Assignment 10 Write-up

Billy Poe

1. Graph x = cos (t) and y = sin (t) for 0 < t < 2pi

How can we alter this graph in order to instigate a high school class discussion?

First of all, let's notice what the original graph is--the unit circle. This makes since because as t goes from 0 to 2pi, the cos and sin of t makes up a specific point on the unit circle. Notice also that the unit circle is centered at the origin.

Now, let's shake it up a bit.

2. x = cos (t) and y = 0 for 0 < t < 2pi

If you notice, the graph is a line along the x-axis from x = -1 to 1. This makes since because the minimum value that x can have is -1 since cos (pi) = -1 and the maximum value is 1 since cos (0) = 1. But why does it lie on the x-axis? Because the y-value is 0; it never changes from 0 < t < 2pi.

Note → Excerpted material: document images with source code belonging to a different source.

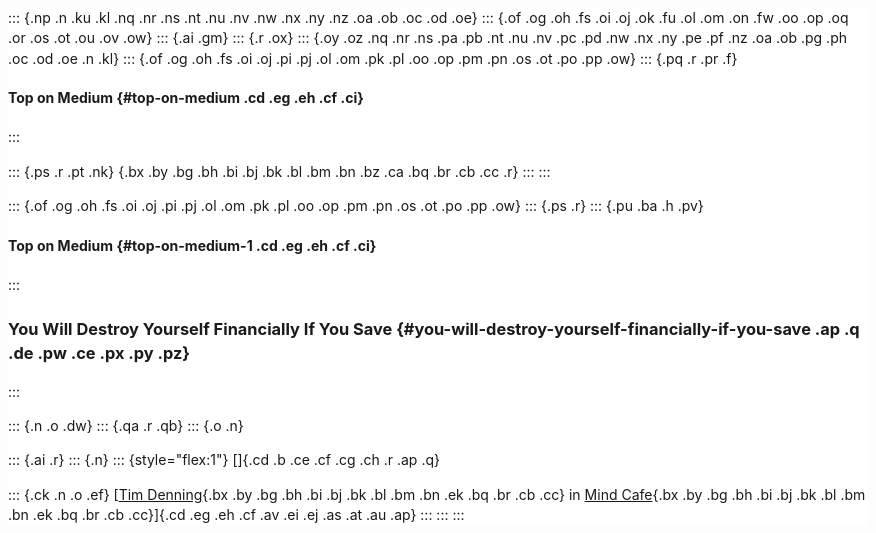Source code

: ::: {.np .n .ku .kl .nq .nr .ns .nt .nu .nv .nw .nx .ny .nz .oa .ob .oc .od .oe}
::: {.of .og .oh .fs .oi .oj .ok .fu .ol .om .on .fw .oo .op .oq .or .os .ot .ou .ov .ow}
::: {.ai .gm}
::: {.r .ox}
::: {.oy .oz .nq .nr .ns .pa .pb .nt .nu .nv .pc .pd .nw .nx .ny .pe .pf .nz .oa .ob .pg .ph .oc .od .oe .n .kl}
::: {.of .og .oh .fs .oi .oj .pi .pj .ol .om .pk .pl .oo .op .pm .pn .os .ot .po .pp .ow}
::: {.pq .r .pr .f}
#### Top on Medium {#top-on-medium .cd .eg .eh .cf .ci}
:::

::: {.ps .r .pt .nk}
[](/mind-cafe/you-will-destroy-yourself-financially-if-you-save-9d7ece62d05f?source=post_recirc---------0------------------){.bx
.by .bg .bh .bi .bj .bk .bl .bm .bn .bz .ca .bq .br .cb .cc .r}
:::
:::

::: {.of .og .oh .fs .oi .oj .pi .pj .ol .om .pk .pl .oo .op .pm .pn .os .ot .po .pp .ow}
::: {.ps .r}
::: {.pu .ba .h .pv}
#### Top on Medium {#top-on-medium-1 .cd .eg .eh .cf .ci}
:::

[](/mind-cafe/you-will-destroy-yourself-financially-if-you-save-9d7ece62d05f?source=post_recirc---------0------------------)

### You Will Destroy Yourself Financially If You Save {#you-will-destroy-yourself-financially-if-you-save .ap .q .de .pw .ce .px .py .pz}
:::

::: {.n .o .dw}
::: {.qa .r .qb}
::: {.o .n}
<div>

</div>

::: {.ai .r}
::: {.n}
::: {style="flex:1"}
[]{.cd .b .ce .cf .cg .ch .r .ap .q}

::: {.ck .n .o .ef}
[[Tim
Denning](/@timdenning?source=post_recirc---------0------------------){.bx
.by .bg .bh .bi .bj .bk .bl .bm .bn .ek .bq .br .cb .cc} in [Mind
Cafe](/mind-cafe?source=post_recirc---------0------------------){.bx .by
.bg .bh .bi .bj .bk .bl .bm .bn .ek .bq .br .cb .cc}]{.cd .eg .eh .cf
.av .ei .ej .as .at .au .ap}
:::
:::
:::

3. x = cos (2t) and y = sin (2t) for 0 < t < 2pi

Some students may have thought that this circle would be larger than the first, however it's not. Why? Because for this particular equation, x and y can only lie between -1 and 1. Consider the graphs y = cos (x) and y = sin (x). In each of these graphs, the x-value corresponds to the t-value in our given equations. In these graphs, it doesn't matter how great or small x is, the y-value always lies between -1 and 1, just like in our given equations.

4. x = 2cos (t) and y = 2sin (t) for 0 < t < 2pi

Now we get the graph that some of the students had probably expected earleier. Why is it bigger now? Because we are basically taking the x and y values that we got from our first demo and doubling them. So both x and y range from -2 to 2 (since they originally ranged from -1 to 1).

5. x = cos (t) + 1 and y = sin (t) for 0 < t < 2pi

This graph makes sense because you take every possible x-value and add 1 to it, so it shifts the whole circle over one unit. Allow your students to guess what would happen if it were x = cos (t) - 1 or y = sin (t) + 1.

6. x = cos (t) and y = {sin (t)}/2 for 0 < t < 2pi

This graph also makes sense because we are taking every y-value from the first demo and dividing it by half. So now the min and max values are -1/2 and 1/2. Notice that the x-values stay the same.

There are many other ways to alter this graph. Psyche your kids out with this one!